Come da prassi consolidata della Terza Repubblica, anche la diciannovesima legislatura comincia con un vaffanculo. E per quanto clamoroso sia l’epiteto colto dalle telecamere che Silvio Berlusconi riserva a Ignazio La Russa, non si può dire che non sia inatteso. Perché l’elezione dell’esponente di Fratelli d’Italia a presidente del Senato, senza i voti di Forza Italia, certifica quel che appariva già evidente in campagna elettorale: che quella di centrodestra è in realtà il cartonato di una coalizione che esiste solo nella testa dei suoi elettori, che esiste solo in ragione della gestione del potere, e che nemmeno prova a nascondere tutte le sue faide intestine appena sorgono questioni su chi e come tale potere deve gestirlo.
Lo psicodramma di Forza Italia sulla presidenza del Senato e sulla presenza o meno di Licia Ronzulli nel governo Meloni prossimo venturo non è uno dei tanti potenziali punti di rottura all’interno della maggioranza parlamentare. Solo ieri abbiamo raccontato la spaccatura tra Ronzulli e Antonio Tajani all’interno di Forza Italia, quella tra Matteo Salvini e Giancarlo Giorgetti nella Lega, quella tra Lega e Forza Italia contro lo strapotere di Fratelli d’Italia e quella tra Forza Italia e Lega, accusata di aver ceduto di fronte all’imposizione del nome di La Russa al Senato per non perdere la presidenza della Camera. E mentre scriviamo, si parla di una possibile delegazione separata di Forza Italia al Colle, per le consultazioni. Eventualità, questa, su cui non scommetteremmo un nichelino, ma che dà la dimensione del livello di conflittualità con cui Giorgia Meloni dovrà avere a che fare.

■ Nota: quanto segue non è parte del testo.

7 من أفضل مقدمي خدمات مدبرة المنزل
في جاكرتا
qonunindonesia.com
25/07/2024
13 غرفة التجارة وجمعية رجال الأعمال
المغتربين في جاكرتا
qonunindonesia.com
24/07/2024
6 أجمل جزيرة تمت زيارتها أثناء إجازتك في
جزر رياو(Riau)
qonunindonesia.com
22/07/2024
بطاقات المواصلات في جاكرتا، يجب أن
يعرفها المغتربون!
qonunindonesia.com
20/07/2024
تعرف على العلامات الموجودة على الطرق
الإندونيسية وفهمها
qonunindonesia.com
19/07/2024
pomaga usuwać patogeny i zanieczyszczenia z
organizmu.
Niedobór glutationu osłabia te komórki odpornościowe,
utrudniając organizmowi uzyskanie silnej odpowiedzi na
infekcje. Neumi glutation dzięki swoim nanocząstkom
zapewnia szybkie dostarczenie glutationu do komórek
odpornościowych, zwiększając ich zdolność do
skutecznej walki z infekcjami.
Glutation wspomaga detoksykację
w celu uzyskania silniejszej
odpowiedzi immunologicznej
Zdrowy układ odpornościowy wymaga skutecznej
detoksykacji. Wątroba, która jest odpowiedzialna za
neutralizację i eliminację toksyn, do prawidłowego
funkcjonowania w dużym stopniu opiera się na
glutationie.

Intendiamoci: non andrà sempre così. Anzi, è più che probabile che a questi scontri fratricidi facciano seguito momenti di clamorosa armonia, ma saranno chiari di luna che accompagneranno ogni presidenza di commissione da assegnare, ogni nomina in una partecipata da concordare, ogni capitolo di spesa da allocare. Storia vecchia, direte voi. Sì, ma fino a un certo punto: perché oggi il parlamento è dimezzato e basta una piccola fronda per far andare sotto un esecutivo. E perché il carisma e il potere mediatico di Berlusconi non saranno indirizzati alla mediazione tra le parti, ma saranno un potente fattore di balcanizzazione della coalizione. Preparate i popcorn.

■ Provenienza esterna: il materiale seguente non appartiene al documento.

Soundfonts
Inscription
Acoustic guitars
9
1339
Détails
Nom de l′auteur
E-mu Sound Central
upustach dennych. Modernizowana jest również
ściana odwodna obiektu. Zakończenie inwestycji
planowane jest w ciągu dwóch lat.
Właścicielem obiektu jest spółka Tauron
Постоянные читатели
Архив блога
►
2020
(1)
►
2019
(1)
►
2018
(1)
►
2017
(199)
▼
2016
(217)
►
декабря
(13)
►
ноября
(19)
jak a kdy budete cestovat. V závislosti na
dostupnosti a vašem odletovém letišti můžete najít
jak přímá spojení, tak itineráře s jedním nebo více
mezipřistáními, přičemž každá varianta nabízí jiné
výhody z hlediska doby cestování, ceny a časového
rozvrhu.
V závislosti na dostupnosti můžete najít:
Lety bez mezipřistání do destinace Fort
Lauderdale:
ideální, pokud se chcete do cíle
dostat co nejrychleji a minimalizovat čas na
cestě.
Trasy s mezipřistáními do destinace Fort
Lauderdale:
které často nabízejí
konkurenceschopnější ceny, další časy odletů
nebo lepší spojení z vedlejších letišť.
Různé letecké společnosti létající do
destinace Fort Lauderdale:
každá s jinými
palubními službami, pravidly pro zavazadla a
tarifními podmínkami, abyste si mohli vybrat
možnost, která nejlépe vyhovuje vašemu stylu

Se il centrodestra non esiste – o esiste come mera rappresentazione di sé -, la destra invece esiste eccome, e nel giro delle prossime settimane mostrerà al mondo la sua faccia più radicale. Tra pochi giorni avremo infatti la presidente del consiglio più a destra che l’Italia ha mai avuto, la prima proveniente da un partito post fascista, un presidente del Senato con i busti del Duce in casa, che all’insediamento propone una giornata per celebrare la nascita del Regno d’Italia, e un probabile presidente della Camera ultraconservatore come Lorenzo Fontana, che fino all’altro ieri definiva Vladimir Putin come la “luce della cristianità” in contrapposizione all’Occidente degenerato.
Niente male, per quella che alcuni commentatori ancora dipingono come la versione moderata, draghiana, atlantista ed europeista della destra di governo. Mentre quella stessa destra mette un ulteriore tassello nel suo processo di normalizzazione del nostalgismo fascista e dell’ultraconservatorismo, facendo avanzare di un paio di caselle chi già avevamo imparato ad accettare come ministro della gioventù (Meloni, 2008), ministro della difesa (La Russa, 2008) e ministro degli affari europei (Fontana, 2018) senza battere ciglio.

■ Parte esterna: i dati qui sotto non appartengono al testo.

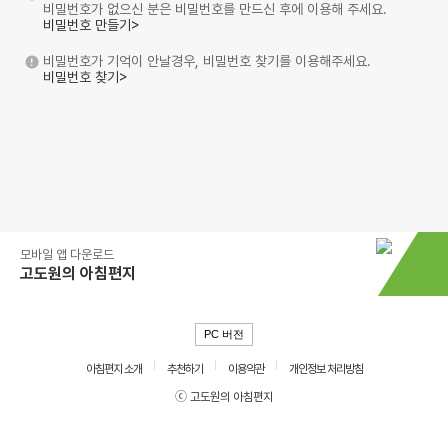
비밀번호가 없으신 분은 비밀번호를 만드신 후에 이용해 주세요.
비밀번호 만들기>
비밀번호가 기억이 안날경우, 비밀번호 찾기를 이용해주세요.
비밀번호 찾기>
모바일 앱 다운로드
고도원의 아침편지
PC 버전
아침편지 소개
추천하기
이용약관
개인정보 처리방침
ⓒ 고도원의 아침편지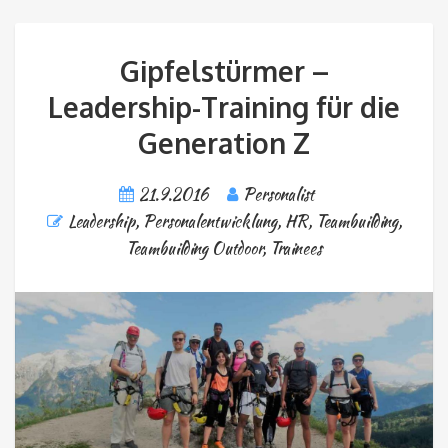
Gipfelstürmer –
Leadership-Training für die
Generation Z
21.9.2016
Personalist
Leadership
,
Personalentwicklung, HR
,
Teambuilding
,
Teambuilding Outdoor
,
Trainees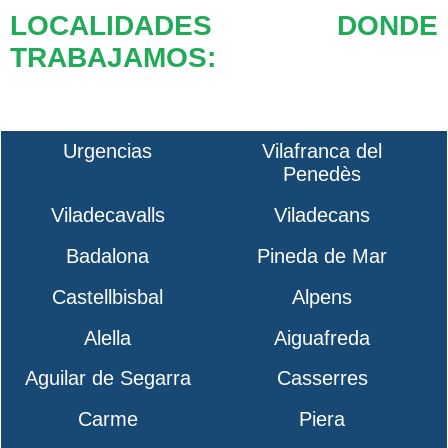
LOCALIDADES DONDE
TRABAJAMOS:
Urgencias
Vilafranca del
Penedès
Viladecavalls
Viladecans
Badalona
Pineda de Mar
Castellbisbal
Alpens
Alella
Aiguafreda
Aguilar de Segarra
Casserres
Carme
Piera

Non sappiamo quanto questa maggioranza riuscirà a sopravvivere a se stessa, ma già sappiamo che, politicamente e culturalmente, sposterà ancora un po’ più a destra il baricentro politico del nostro Paese. E, in fondo, quei 19 voti arrivati dall’opposizione a soccorso di Ignazio La Russa sono la dimostrazione plastica di come stia già succedendo.